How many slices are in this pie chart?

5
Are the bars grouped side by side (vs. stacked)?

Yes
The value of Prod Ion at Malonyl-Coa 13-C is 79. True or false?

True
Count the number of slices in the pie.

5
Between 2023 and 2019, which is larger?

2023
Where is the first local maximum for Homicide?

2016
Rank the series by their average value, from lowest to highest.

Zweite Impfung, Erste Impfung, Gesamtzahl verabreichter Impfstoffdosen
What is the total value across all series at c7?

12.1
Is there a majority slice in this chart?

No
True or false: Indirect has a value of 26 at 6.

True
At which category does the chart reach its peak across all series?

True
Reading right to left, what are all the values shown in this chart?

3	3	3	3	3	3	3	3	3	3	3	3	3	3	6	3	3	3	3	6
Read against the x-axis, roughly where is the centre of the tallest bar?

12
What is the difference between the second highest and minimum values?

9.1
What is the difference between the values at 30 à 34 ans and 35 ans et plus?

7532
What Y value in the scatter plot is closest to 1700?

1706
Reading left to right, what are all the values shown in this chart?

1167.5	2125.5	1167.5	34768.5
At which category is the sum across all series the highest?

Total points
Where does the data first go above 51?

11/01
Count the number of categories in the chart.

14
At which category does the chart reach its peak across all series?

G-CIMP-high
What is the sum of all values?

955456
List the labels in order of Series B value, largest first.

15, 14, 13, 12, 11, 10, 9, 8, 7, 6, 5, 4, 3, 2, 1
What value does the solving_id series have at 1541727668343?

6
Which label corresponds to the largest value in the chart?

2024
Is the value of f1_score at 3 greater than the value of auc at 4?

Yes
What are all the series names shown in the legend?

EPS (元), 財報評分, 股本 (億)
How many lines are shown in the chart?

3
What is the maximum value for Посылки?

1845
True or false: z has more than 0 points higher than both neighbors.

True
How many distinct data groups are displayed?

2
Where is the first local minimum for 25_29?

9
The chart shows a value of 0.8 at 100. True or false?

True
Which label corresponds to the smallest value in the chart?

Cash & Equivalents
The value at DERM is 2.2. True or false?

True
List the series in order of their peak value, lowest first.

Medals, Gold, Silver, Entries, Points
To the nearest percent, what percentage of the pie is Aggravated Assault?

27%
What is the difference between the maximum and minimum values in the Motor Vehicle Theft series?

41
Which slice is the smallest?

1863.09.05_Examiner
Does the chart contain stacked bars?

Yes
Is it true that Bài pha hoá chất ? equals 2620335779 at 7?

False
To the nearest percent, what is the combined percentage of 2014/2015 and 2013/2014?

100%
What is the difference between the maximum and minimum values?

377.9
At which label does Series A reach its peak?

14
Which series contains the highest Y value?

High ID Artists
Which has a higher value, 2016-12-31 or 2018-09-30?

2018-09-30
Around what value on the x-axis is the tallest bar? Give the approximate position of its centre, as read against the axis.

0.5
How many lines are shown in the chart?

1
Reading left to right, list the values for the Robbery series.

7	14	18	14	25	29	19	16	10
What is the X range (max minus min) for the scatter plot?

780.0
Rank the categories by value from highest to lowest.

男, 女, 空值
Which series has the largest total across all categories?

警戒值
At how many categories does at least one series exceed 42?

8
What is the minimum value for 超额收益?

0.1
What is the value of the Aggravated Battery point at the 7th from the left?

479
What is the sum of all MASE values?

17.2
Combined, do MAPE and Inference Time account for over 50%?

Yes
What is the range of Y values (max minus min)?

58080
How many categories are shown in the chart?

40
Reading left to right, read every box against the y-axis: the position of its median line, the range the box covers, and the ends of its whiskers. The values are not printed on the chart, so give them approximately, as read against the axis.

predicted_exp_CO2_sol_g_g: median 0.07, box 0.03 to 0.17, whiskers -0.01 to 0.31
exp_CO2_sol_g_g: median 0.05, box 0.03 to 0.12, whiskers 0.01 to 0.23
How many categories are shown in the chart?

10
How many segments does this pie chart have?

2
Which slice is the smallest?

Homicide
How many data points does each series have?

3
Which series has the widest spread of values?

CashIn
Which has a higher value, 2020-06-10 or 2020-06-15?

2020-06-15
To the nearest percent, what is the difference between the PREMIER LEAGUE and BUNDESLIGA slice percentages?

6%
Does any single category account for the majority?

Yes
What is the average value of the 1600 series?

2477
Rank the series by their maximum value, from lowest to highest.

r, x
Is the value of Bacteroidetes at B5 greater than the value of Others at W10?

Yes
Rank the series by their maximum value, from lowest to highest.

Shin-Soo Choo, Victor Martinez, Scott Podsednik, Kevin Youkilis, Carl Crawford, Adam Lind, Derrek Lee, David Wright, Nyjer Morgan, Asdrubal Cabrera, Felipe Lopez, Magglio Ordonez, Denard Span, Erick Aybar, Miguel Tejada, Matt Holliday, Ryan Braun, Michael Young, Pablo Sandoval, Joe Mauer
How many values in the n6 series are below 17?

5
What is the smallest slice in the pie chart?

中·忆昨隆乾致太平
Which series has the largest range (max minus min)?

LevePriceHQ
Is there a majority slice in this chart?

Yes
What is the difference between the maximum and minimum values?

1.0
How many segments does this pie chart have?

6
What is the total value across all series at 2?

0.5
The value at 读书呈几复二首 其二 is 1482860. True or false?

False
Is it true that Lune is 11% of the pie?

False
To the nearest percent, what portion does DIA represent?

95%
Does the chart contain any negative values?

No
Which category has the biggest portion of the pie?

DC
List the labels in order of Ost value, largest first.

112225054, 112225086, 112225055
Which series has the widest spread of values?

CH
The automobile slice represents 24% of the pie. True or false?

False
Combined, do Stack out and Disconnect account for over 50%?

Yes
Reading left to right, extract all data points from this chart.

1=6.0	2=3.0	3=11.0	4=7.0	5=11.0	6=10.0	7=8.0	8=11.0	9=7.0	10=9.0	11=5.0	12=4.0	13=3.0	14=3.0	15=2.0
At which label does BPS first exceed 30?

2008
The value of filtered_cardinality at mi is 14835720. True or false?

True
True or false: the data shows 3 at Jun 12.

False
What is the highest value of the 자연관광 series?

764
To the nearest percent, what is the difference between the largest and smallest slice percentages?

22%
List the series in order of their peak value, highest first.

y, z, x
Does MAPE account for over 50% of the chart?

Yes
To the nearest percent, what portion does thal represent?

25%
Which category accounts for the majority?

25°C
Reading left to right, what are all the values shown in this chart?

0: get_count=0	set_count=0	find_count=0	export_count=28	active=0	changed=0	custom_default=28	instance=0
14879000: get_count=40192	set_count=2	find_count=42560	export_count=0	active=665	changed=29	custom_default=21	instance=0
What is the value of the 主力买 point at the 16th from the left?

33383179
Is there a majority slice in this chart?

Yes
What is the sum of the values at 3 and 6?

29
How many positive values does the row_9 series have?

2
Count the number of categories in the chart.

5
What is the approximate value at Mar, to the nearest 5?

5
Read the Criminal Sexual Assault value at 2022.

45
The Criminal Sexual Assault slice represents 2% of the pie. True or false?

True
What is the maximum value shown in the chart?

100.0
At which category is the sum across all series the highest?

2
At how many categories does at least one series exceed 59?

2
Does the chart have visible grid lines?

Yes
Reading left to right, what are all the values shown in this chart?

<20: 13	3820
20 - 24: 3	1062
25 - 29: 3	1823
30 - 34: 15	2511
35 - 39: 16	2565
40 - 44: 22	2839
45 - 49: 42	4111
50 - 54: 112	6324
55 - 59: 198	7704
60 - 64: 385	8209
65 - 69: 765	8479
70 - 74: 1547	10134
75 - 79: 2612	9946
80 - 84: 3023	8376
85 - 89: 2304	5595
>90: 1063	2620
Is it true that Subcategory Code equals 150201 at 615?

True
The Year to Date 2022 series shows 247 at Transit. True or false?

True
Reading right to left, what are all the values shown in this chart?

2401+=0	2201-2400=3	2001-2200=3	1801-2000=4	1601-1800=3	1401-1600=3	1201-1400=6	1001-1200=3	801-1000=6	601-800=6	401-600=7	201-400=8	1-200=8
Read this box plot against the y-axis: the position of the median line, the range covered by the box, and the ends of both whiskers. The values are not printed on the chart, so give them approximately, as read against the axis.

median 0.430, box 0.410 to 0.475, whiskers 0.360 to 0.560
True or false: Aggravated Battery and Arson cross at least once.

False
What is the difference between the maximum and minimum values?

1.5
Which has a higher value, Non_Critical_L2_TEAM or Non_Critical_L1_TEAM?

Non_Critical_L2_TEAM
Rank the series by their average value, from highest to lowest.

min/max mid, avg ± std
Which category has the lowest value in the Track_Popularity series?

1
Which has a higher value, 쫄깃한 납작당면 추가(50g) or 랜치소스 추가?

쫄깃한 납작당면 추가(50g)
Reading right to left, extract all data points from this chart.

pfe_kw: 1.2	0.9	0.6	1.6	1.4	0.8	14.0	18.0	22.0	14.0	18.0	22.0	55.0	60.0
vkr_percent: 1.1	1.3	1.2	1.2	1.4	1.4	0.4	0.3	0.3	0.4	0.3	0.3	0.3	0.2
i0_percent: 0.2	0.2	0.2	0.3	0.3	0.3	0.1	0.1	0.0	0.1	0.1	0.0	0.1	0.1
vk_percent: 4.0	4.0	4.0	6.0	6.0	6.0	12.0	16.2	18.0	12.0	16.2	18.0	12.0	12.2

Work instruction => Pull out every line of the material above that contains the string "both". Treat uppercase and lowercase letters as different.

Task response =>
True or false: z has more than 0 points higher than both neighbors.
Read this box plot against the y-axis: the position of the median line, the range covered by the box, and the ends of both whiskers. The values are not printed on the chart, so give them approximately, as read against the axis.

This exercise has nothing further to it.